* [Schriftliche Aufgabe]:
Schreibe den unten stehenden Artikel über Zwei-Faktor-Authentifizierung weiter und knüpfe dabei direkt an seinen letzten Satz an.

* [Bereitgestellter Text]:
Zwei-Faktor-Authentifizierung

Einfach ist nicht gleich sicher

5. März 2020, 13:07 Uhr | Autor: Stefan Bange / Redaktion: Diana Künstler

Fortsetzung des Artikels von Teil 2

SS7-Hijacking zum Abfangen von SMS-Nachrichten

Abfangen von SMS-Nachrichten/OTP
Workflow bei der Authentifizierung über SMS-Token: Person A meldet sich bei einem Online-Dienst mit ihrem Passwort an, worauf ein Zufallscode (OTP) generiert wird, der an die hinterlegte Mobiltelefonnummer gesendet wird. Der Nutzer gibt dann den Code aus der SMS in die sekundäre Anmeldemaske ein und erhält Zugriff auf sein Konto.

* [Daten]:
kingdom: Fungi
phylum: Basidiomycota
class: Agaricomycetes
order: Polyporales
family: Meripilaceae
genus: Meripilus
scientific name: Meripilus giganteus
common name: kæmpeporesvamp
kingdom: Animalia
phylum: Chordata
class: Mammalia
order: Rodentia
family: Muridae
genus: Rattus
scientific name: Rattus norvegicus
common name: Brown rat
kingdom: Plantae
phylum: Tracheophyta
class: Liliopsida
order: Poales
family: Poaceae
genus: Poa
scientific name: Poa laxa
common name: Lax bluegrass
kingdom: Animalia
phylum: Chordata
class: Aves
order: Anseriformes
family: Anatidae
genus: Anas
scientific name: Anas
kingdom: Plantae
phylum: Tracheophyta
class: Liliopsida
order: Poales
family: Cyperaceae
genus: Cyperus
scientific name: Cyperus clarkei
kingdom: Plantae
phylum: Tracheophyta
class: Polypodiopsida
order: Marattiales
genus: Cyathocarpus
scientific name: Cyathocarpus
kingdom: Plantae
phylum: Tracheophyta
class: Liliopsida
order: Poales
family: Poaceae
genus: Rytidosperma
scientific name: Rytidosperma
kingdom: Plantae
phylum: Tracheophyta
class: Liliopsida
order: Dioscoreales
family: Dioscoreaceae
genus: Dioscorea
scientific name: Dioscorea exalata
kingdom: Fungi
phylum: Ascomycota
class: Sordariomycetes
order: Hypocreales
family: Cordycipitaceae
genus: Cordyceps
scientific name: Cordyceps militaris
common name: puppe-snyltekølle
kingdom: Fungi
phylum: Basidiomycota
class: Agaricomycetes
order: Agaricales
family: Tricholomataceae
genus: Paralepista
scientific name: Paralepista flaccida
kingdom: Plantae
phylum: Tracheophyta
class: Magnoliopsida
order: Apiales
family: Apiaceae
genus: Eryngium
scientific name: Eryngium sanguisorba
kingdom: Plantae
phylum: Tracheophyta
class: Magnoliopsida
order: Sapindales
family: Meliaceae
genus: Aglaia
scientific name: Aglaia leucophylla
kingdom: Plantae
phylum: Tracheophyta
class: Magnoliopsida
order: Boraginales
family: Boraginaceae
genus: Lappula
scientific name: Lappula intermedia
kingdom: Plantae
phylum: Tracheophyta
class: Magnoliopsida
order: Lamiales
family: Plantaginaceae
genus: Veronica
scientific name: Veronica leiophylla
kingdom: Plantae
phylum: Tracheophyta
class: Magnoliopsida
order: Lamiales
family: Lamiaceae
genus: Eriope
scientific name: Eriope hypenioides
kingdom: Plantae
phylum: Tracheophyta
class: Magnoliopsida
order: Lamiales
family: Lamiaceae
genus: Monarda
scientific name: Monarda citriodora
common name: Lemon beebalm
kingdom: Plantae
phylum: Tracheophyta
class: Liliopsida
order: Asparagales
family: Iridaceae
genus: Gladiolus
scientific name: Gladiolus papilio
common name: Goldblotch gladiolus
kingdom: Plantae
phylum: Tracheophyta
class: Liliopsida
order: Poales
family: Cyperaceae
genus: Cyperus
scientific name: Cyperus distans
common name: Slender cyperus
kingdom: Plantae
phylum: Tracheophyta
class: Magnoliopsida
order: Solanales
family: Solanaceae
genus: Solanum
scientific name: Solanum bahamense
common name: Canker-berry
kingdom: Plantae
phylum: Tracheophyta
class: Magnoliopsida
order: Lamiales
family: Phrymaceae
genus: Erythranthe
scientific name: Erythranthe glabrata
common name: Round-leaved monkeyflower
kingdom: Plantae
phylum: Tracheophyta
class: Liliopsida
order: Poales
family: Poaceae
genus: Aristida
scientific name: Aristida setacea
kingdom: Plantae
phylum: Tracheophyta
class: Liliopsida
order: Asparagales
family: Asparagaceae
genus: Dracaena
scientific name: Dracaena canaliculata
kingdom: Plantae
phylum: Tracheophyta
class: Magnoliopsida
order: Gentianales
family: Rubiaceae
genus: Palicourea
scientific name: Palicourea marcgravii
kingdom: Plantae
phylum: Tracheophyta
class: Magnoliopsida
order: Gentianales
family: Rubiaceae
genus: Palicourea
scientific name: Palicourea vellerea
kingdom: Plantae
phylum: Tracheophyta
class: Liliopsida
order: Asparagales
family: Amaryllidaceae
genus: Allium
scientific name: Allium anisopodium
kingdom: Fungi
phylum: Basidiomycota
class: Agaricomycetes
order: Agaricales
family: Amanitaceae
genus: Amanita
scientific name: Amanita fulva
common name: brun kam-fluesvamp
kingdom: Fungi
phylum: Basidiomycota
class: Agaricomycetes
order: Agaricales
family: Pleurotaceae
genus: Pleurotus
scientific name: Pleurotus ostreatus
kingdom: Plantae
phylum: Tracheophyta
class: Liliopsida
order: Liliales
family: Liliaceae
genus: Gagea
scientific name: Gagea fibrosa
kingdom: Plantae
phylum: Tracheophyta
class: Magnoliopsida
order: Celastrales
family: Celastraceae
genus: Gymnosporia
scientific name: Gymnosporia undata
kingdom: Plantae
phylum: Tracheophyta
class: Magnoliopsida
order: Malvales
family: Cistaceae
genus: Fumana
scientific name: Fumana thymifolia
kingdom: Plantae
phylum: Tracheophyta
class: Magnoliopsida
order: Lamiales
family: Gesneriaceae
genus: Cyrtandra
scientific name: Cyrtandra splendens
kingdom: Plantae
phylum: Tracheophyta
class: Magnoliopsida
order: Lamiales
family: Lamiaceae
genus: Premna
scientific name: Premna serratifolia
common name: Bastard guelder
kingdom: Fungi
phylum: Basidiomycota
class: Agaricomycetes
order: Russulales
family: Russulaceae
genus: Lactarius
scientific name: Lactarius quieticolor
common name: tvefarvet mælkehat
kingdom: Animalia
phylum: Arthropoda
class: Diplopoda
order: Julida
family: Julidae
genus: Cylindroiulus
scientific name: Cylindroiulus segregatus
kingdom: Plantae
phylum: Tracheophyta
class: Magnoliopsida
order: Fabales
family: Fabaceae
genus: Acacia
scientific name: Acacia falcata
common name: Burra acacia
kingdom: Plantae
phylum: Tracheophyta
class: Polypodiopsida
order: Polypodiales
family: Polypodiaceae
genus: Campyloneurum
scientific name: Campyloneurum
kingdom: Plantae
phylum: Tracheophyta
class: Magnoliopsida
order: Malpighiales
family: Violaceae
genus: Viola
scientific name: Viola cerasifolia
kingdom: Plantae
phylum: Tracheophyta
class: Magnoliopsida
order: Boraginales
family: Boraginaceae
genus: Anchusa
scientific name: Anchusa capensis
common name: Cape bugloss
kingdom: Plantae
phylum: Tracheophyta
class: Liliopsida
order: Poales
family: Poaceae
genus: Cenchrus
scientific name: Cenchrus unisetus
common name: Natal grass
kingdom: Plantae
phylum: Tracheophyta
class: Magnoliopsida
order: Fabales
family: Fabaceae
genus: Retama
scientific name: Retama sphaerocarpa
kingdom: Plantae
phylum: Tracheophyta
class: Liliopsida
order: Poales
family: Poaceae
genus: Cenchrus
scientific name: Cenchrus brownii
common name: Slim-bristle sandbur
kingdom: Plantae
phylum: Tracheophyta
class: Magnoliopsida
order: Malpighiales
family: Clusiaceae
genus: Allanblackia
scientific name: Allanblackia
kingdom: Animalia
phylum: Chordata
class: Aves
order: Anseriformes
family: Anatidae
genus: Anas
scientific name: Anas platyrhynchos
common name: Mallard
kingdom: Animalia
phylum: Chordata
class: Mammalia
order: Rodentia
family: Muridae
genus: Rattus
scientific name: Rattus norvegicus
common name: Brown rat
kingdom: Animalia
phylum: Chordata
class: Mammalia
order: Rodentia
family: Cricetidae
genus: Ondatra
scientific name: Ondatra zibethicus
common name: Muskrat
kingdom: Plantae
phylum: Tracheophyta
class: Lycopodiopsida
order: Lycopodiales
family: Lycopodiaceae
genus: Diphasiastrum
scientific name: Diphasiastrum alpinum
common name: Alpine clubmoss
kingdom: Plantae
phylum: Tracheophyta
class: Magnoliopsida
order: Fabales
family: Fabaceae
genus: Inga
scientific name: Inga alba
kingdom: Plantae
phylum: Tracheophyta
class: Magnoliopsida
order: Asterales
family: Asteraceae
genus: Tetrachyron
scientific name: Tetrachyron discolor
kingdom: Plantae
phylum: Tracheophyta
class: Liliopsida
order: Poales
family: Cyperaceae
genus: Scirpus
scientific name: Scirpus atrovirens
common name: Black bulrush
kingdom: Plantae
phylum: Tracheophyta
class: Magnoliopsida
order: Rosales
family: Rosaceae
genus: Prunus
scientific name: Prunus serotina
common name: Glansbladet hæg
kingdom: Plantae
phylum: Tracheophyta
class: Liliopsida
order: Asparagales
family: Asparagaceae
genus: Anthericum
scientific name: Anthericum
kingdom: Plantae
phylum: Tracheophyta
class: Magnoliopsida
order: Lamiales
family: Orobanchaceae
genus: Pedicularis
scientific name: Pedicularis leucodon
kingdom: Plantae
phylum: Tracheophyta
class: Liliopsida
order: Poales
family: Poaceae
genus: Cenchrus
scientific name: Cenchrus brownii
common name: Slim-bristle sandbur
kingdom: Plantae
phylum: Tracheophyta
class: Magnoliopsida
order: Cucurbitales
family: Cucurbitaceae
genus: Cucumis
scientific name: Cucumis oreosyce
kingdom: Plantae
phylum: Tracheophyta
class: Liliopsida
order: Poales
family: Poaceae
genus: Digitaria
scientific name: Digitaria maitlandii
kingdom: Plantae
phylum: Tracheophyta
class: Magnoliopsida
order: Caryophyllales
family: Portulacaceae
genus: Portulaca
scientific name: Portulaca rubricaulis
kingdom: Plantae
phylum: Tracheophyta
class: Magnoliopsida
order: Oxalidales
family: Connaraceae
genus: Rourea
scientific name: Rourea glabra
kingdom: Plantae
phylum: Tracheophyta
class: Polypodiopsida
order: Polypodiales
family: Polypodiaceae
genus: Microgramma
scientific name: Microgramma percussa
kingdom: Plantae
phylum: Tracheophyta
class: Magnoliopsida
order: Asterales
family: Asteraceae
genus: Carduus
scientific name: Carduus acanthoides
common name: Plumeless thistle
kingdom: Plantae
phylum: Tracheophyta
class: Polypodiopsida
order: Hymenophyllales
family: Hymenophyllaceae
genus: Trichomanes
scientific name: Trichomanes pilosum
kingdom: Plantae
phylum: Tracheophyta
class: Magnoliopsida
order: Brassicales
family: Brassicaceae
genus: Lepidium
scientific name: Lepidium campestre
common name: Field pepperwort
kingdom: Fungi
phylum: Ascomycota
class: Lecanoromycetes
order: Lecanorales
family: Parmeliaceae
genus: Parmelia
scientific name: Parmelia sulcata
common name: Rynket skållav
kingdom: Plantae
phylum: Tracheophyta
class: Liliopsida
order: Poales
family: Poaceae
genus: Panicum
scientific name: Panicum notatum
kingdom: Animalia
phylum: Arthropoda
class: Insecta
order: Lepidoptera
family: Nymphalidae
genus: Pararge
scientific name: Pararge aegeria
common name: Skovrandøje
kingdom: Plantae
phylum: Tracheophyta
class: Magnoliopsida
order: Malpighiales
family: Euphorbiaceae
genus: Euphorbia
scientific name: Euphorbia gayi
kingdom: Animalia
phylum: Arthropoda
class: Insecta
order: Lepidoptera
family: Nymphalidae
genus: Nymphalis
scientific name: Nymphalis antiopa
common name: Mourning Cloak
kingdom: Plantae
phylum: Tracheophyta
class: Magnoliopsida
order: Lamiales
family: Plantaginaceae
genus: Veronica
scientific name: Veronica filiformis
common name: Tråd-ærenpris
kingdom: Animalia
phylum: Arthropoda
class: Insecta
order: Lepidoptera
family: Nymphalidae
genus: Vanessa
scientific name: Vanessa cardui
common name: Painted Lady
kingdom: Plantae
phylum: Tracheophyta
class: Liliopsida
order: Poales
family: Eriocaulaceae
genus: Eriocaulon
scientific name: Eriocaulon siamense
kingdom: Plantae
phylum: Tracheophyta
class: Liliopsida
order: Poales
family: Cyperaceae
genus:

* [Ergebnis zur Aufgabe]:
© Digital Shadows

Eine SMS inklusive ihrem Code kann zudem abgefangen werden – beispielsweise über das inzwischen datierte Signalisierungssystem Nr. 7 (SS7). SS7 wurde 1975 entwickelt und stellt eine Sammlung von Protokollen dar, die nach wie vor weltweit von großen Telekommunikationsunternehmen verwendet wird. Über SS7 werden auch Abrechnungen und SMS-Nachrichten übertragen. Anfänglich wurden diese Protokolle nur von wenigen großen Unternehmen und Regierungen für die Signalisierung in Telekommunikationsnetzen genutzt. Strenge Sicherheitsrichtlinien und Authentifizierungsmaßnahmen wurden daher nicht als notwendig erachtet. Der weltweite Smartphone-Boom und damit das rasant wachsende Roaming durch mobile Geräte änderte diese Situation grundlegend. Der Zugang zur SS7-Protokoll-Familie wurde leichter und von den Telekommunikationsunternehmen an eine Vielzahl weltweiter Netzbetreiber verkauft, die deshalb wiederum zur Zielscheibe von Angreifern wurden. Denn wer Zugang zu SS7 hat, kann theoretisch auf alle in den verschiedenen Mobilfunknetzen übertragenen Informationen zugreifen – einschließlich SMS. Cyberkriminelle nutzten diese Sicherheitslücke, um sogenannte Man-in-the-Middle (MITM)-Attacken durchzuführen, wie das folgende Beispiel zeigt.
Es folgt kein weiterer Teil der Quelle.